Durante declaraciones recientes, Trump aseguró que el gobierno cubano dependía en gran medida del crudo venezolano para sostener su economía y su sistema energético, y sostuvo que la interrupción de ese apoyo ha dejado al país en una posición de alta vulnerabilidad. “Obtenían su dinero y su petróleo de Venezuela, pero ya no lo tienen”, señaló.
Las declaraciones se dan en un contexto de profunda crisis económica en Cuba, marcada por escasez de combustibles, apagones recurrentes, inflación y dificultades para importar alimentos y bienes básicos. Analistas coinciden en que la reducción del suministro energético ha tenido un impacto directo en la actividad productiva y en los servicios públicos.

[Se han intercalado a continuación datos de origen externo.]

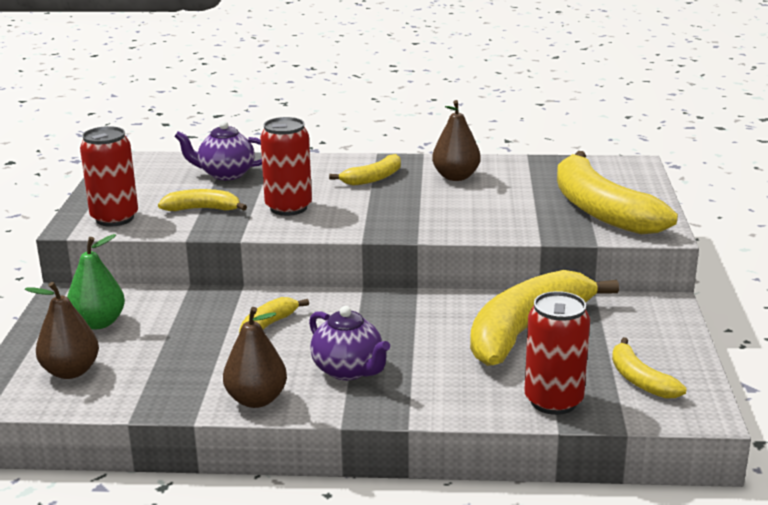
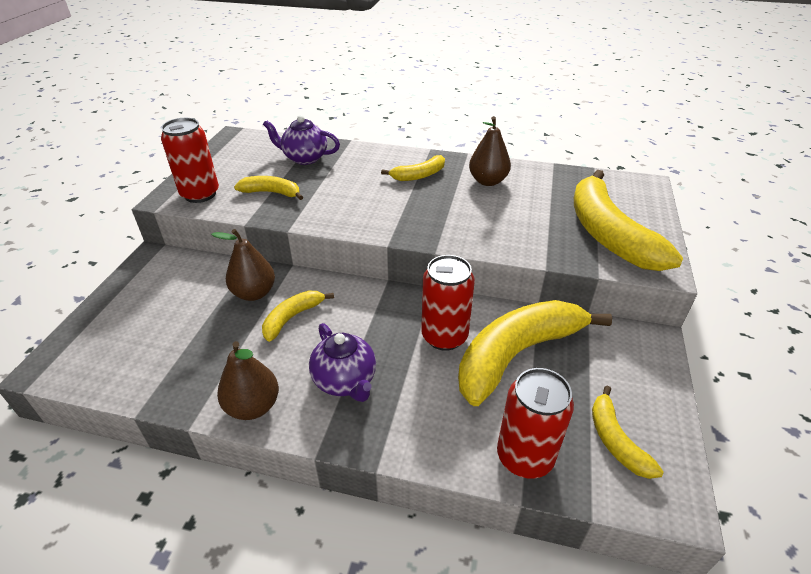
camera: 10 degrees right, 15 degrees up
brown pear [25,282,99,379] -> brown pear moved to [211,229,275,301]
green pear [67,234,125,329] -> none
red can [260,117,312,216] -> red can moved to [421,255,475,351]

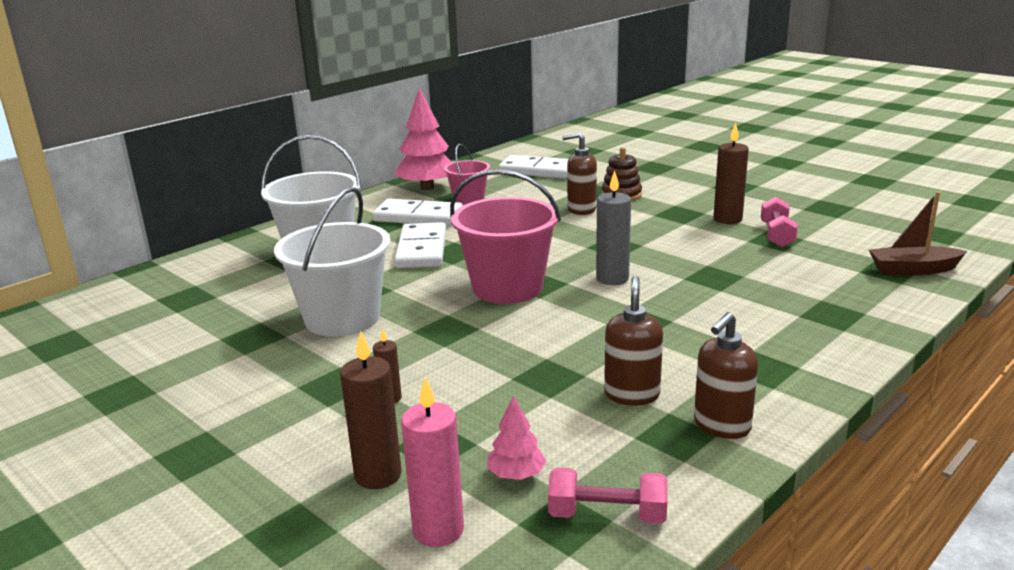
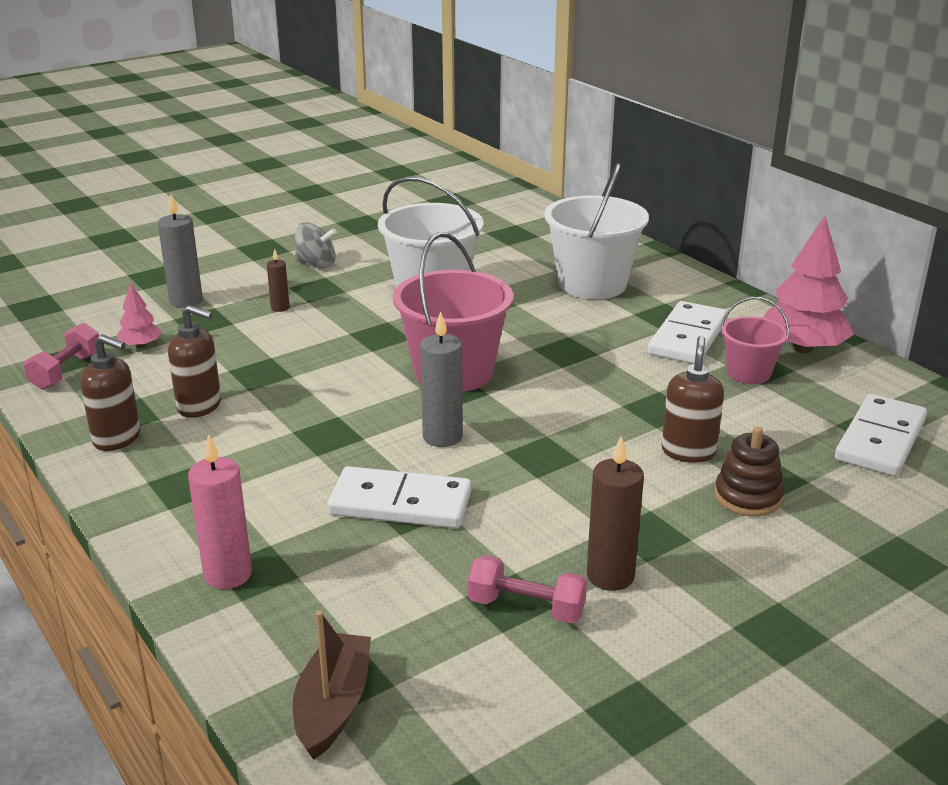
camera: 100 degrees right, 5 degrees up
brown candle [340,331,401,489] -> grey candle [158,194,203,308]
white domino [395,222,446,268] -> white domino moved to [327,466,471,528]
pink candle [401,377,464,547] -> pink candle moved to [188,434,252,589]
brown soap dispenser [694,312,758,439] -> brown soap dispenser turned 150 degrees clockwise [80,334,140,451]
none -> grey spinning top [295,222,337,268]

Sin embargo, especialistas advierten que la afirmación de un colapso inminente responde más a retórica política que a un diagnóstico técnico definitivo. Si bien la dependencia energética de Cuba respecto a Venezuela ha sido histórica, el desenlace del escenario cubano depende de múltiples factores internos y externos, incluyendo apoyos alternativos, reformas económicas y la evolución del contexto internacional.
Hasta el momento, el gobierno cubano no ha emitido una respuesta directa a los señalamientos de Trump, aunque en ocasiones previas ha rechazado este tipo de declaraciones, calificándolas como injerencistas y alejadas de la realidad del país.